++++ SUPPLIED RECORDS ++++

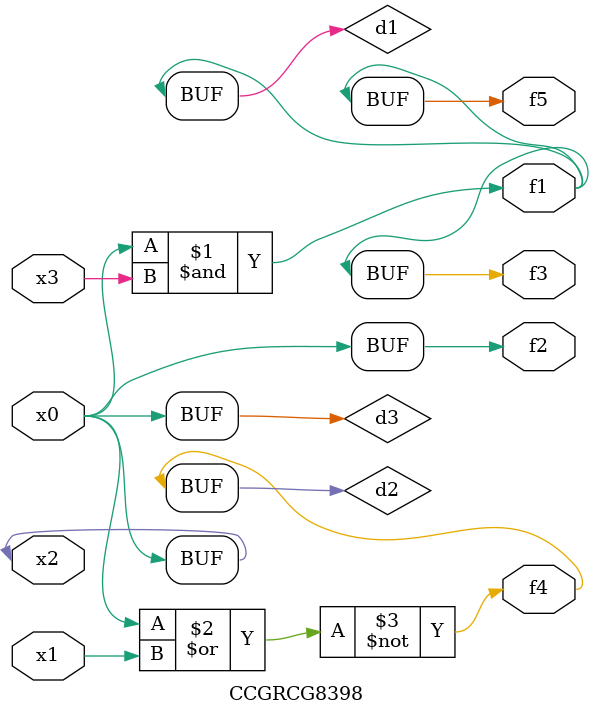
<source format=v>
module CCGRCG8398(
	input x0, x1, x2, x3,
	output f1, f2, f3, f4, f5
);

	wire d1, d2, d3;

	and (d1, x2, x3);
	nor (d2, x0, x1);
	buf (d3, x0, x2);
	assign f1 = d1;
	assign f2 = d3;
	assign f3 = d1;
	assign f4 = d2;
	assign f5 = d1;
endmodule

</source>
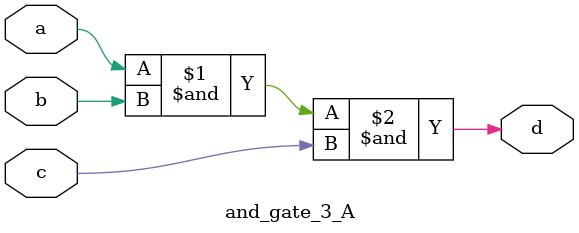
<source format=v>
`timescale 1ns / 1ps

module and_gate_3_A(a, b, c, d);
    input a, b, c;
    output d;

    assign d = a&b&c;
endmodule

</source>
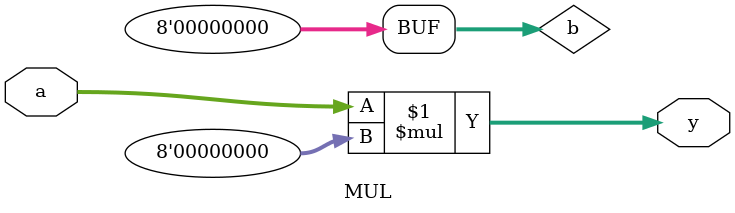
<source format=v>
module MUL (
  input wire signed [7:0] a,
  output wire signed [16:0] y
);
  parameter WEIGHT = 0;  // parameters require a default value in verilog
  wire signed [7:0] b = WEIGHT;
  
  assign y = a * b;
endmodule
</source>
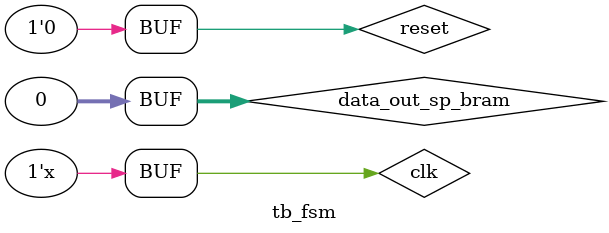
<source format=v>
`timescale 100ns/1ns

module tb_fsm #(
    parameter integer NUM_VAR = 4,

    parameter integer ARRAY_N = 8,
    parameter integer ARRAY_M = 8,

    parameter integer ACT_WIDTH = 8,
    parameter integer WGT_WIDTH = 8,
    parameter integer PE_OUT_WIDTH = 32,

    parameter integer RAM_SIZE = 1024,
    parameter integer ADDR_WIDTH = $clog2(RAM_SIZE),
    
    parameter integer DEPTH = 8,
    parameter integer DATA_WIDTH = 32,
    parameter integer OUT_WIDTH = 32

);
    reg clk;
    reg reset;

    
        //special purpose BRAM
    wire [32-1:0]         addr_sp_bram;
    wire                  enable_sp_bram;
    reg [32-1:0]          data_out_sp_bram;
    wire [4-1 :0]         w_enable_sp_bram;
    wire [32-1:0]         data_in_sp_bram;
        //A_BRAM
    wire [32-1:0]         addr_a_bram;
    wire                  enable_a_bram;
    wire [ARRAY_N-1:0]    bram_to_a_ram_w_en;
        //W_BRAM
    wire [32-1:0]         addr_w_bram;
    wire                  enable_w_bram;
    wire [ARRAY_M-1:0]    bram_to_w_ram_w_en;
        //O_BRAM
    wire [32-1:0]         addr_o_bram;
    wire                  enable_o_bram;
    wire [4-1 :0]         w_enable_o_bram;


    wire                          system_reset;
    //A buf
    wire                          a_buf_on;
    wire [ADDR_WIDTH-1:0]         a_base_addr;
    wire [$clog2(ARRAY_N) : 0]    a_num_rows;
    //W_buf
    wire                          mode;
    wire                          w_buf_on;
    wire [ADDR_WIDTH -1:0]        w_base_addr;
    wire [$clog2(ARRAY_N):0]      w_num_cols;
    //systolic array
    wire [2:0]                    operation_signal_in;
    wire [5 : 0]                  DEBUG_state;
    //O_buffer
    wire                          o_idx_gen_on;
    wire                          o_ag_o_on;
    wire                          o_drain;
    wire [ADDR_WIDTH -1 : 0]      o_base_addr;
    wire [$clog2(ARRAY_M)-1:0]    o_ram_idx;
    wire [ADDR_WIDTH-1 : 0]       o_read_addr;
    


    fsm_copy #(
        .NUM_VAR(NUM_VAR),
        .ARRAY_M(ARRAY_M),
        .ARRAY_N(ARRAY_N),
        .ACT_WIDTH(ACT_WIDTH),
        .WGT_WIDTH(WGT_WIDTH),
        .PE_OUT_WIDTH(PE_OUT_WIDTH),
        .RAM_SIZE(RAM_SIZE),
        .DEPTH(DEPTH),
        .DATA_WIDTH(DATA_WIDTH),
        .OUT_WIDTH(OUT_WIDTH)
    ) fsm_inst (
        .clk(clk),
        .reset(reset),
        .addr_sp_bram(addr_sp_bram),
        .enable_sp_bram(enable_sp_bram),
        .data_out_sp_bram(data_out_sp_bram),
        .w_enable_sp_bram(w_enable_sp_bram),
        .data_in_sp_bram(data_in_sp_bram),
            //A_BRAM
        .addr_a_bram(addr_a_bram),
        .enable_a_bram(enable_a_bram),
        .bram_to_a_ram_w_en(bram_to_a_ram_w_en),
            //W_BRAM
        .addr_w_bram(addr_w_bram),
        .enable_w_bram(enable_w_bram),
        .bram_to_w_ram_w_en(bram_to_w_ram_w_en),
            //O_BRAM
        .addr_o_bram(addr_o_bram),
        .enable_o_bram(enable_o_bram),
        .w_enable_o_bram(w_enable_o_bram),


        .system_reset(system_reset),
        //A buf
        .a_buf_on(a_buf_on),
        .a_base_addr(a_base_addr),
        .a_num_rows(a_num_rows),
        //W_buf
        .mode(mode),
        .w_buf_on(w_buf_on),
        .w_base_addr(w_base_addr),
        .w_num_cols(w_num_cols),
        //systolic array
        .operation_signal_in(operation_signal_in),

        //O_buffer
        .o_idx_gen_on(o_idx_gen_on),
        .o_ag_o_on(o_ag_o_on),
        .o_drain(o_drain),
        .o_base_addr(o_base_addr),
        .o_ram_idx(o_ram_idx),
        .o_read_addr(o_read_addr),
        //DEBUG
        .DEBUG_state(DEBUG_state)
    );

    initial begin
        clk=1;
        reset=1;
        data_out_sp_bram=0;
        #10
        reset=0;
        data_out_sp_bram=1;
        #150
        data_out_sp_bram=0;

    end
    always #0.5 clk = !clk;
endmodule
</source>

++++

*HOW TO COMPLETE THIS TASK*
All of the entries above should be duplicated exactly, except for the pictures.

*TASK ANSWER*
<source format=v>
module CCGRCG8398(
	input x0, x1, x2, x3,
	output f1, f2, f3, f4, f5
);

	wire d1, d2, d3;

	and (d1, x2, x3);
	nor (d2, x0, x1);
	buf (d3, x0, x2);
	assign f1 = d1;
	assign f2 = d3;
	assign f3 = d1;
	assign f4 = d2;
	assign f5 = d1;
endmodule

</source>
<source format=v>
`timescale 1ns / 1ps

module and_gate_3_A(a, b, c, d);
    input a, b, c;
    output d;

    assign d = a&b&c;
endmodule

</source>
<source format=v>
module MUL (
  input wire signed [7:0] a,
  output wire signed [16:0] y
);
  parameter WEIGHT = 0;  // parameters require a default value in verilog
  wire signed [7:0] b = WEIGHT;
  
  assign y = a * b;
endmodule
</source>
<source format=v>
`timescale 100ns/1ns

module tb_fsm #(
    parameter integer NUM_VAR = 4,

    parameter integer ARRAY_N = 8,
    parameter integer ARRAY_M = 8,

    parameter integer ACT_WIDTH = 8,
    parameter integer WGT_WIDTH = 8,
    parameter integer PE_OUT_WIDTH = 32,

    parameter integer RAM_SIZE = 1024,
    parameter integer ADDR_WIDTH = $clog2(RAM_SIZE),
    
    parameter integer DEPTH = 8,
    parameter integer DATA_WIDTH = 32,
    parameter integer OUT_WIDTH = 32

);
    reg clk;
    reg reset;

    
        //special purpose BRAM
    wire [32-1:0]         addr_sp_bram;
    wire                  enable_sp_bram;
    reg [32-1:0]          data_out_sp_bram;
    wire [4-1 :0]         w_enable_sp_bram;
    wire [32-1:0]         data_in_sp_bram;
        //A_BRAM
    wire [32-1:0]         addr_a_bram;
    wire                  enable_a_bram;
    wire [ARRAY_N-1:0]    bram_to_a_ram_w_en;
        //W_BRAM
    wire [32-1:0]         addr_w_bram;
    wire                  enable_w_bram;
    wire [ARRAY_M-1:0]    bram_to_w_ram_w_en;
        //O_BRAM
    wire [32-1:0]         addr_o_bram;
    wire                  enable_o_bram;
    wire [4-1 :0]         w_enable_o_bram;


    wire                          system_reset;
    //A buf
    wire                          a_buf_on;
    wire [ADDR_WIDTH-1:0]         a_base_addr;
    wire [$clog2(ARRAY_N) : 0]    a_num_rows;
    //W_buf
    wire                          mode;
    wire                          w_buf_on;
    wire [ADDR_WIDTH -1:0]        w_base_addr;
    wire [$clog2(ARRAY_N):0]      w_num_cols;
    //systolic array
    wire [2:0]                    operation_signal_in;
    wire [5 : 0]                  DEBUG_state;
    //O_buffer
    wire                          o_idx_gen_on;
    wire                          o_ag_o_on;
    wire                          o_drain;
    wire [ADDR_WIDTH -1 : 0]      o_base_addr;
    wire [$clog2(ARRAY_M)-1:0]    o_ram_idx;
    wire [ADDR_WIDTH-1 : 0]       o_read_addr;
    


    fsm_copy #(
        .NUM_VAR(NUM_VAR),
        .ARRAY_M(ARRAY_M),
        .ARRAY_N(ARRAY_N),
        .ACT_WIDTH(ACT_WIDTH),
        .WGT_WIDTH(WGT_WIDTH),
        .PE_OUT_WIDTH(PE_OUT_WIDTH),
        .RAM_SIZE(RAM_SIZE),
        .DEPTH(DEPTH),
        .DATA_WIDTH(DATA_WIDTH),
        .OUT_WIDTH(OUT_WIDTH)
    ) fsm_inst (
        .clk(clk),
        .reset(reset),
        .addr_sp_bram(addr_sp_bram),
        .enable_sp_bram(enable_sp_bram),
        .data_out_sp_bram(data_out_sp_bram),
        .w_enable_sp_bram(w_enable_sp_bram),
        .data_in_sp_bram(data_in_sp_bram),
            //A_BRAM
        .addr_a_bram(addr_a_bram),
        .enable_a_bram(enable_a_bram),
        .bram_to_a_ram_w_en(bram_to_a_ram_w_en),
            //W_BRAM
        .addr_w_bram(addr_w_bram),
        .enable_w_bram(enable_w_bram),
        .bram_to_w_ram_w_en(bram_to_w_ram_w_en),
            //O_BRAM
        .addr_o_bram(addr_o_bram),
        .enable_o_bram(enable_o_bram),
        .w_enable_o_bram(w_enable_o_bram),


        .system_reset(system_reset),
        //A buf
        .a_buf_on(a_buf_on),
        .a_base_addr(a_base_addr),
        .a_num_rows(a_num_rows),
        //W_buf
        .mode(mode),
        .w_buf_on(w_buf_on),
        .w_base_addr(w_base_addr),
        .w_num_cols(w_num_cols),
        //systolic array
        .operation_signal_in(operation_signal_in),

        //O_buffer
        .o_idx_gen_on(o_idx_gen_on),
        .o_ag_o_on(o_ag_o_on),
        .o_drain(o_drain),
        .o_base_addr(o_base_addr),
        .o_ram_idx(o_ram_idx),
        .o_read_addr(o_read_addr),
        //DEBUG
        .DEBUG_state(DEBUG_state)
    );

    initial begin
        clk=1;
        reset=1;
        data_out_sp_bram=0;
        #10
        reset=0;
        data_out_sp_bram=1;
        #150
        data_out_sp_bram=0;

    end
    always #0.5 clk = !clk;
endmodule
</source>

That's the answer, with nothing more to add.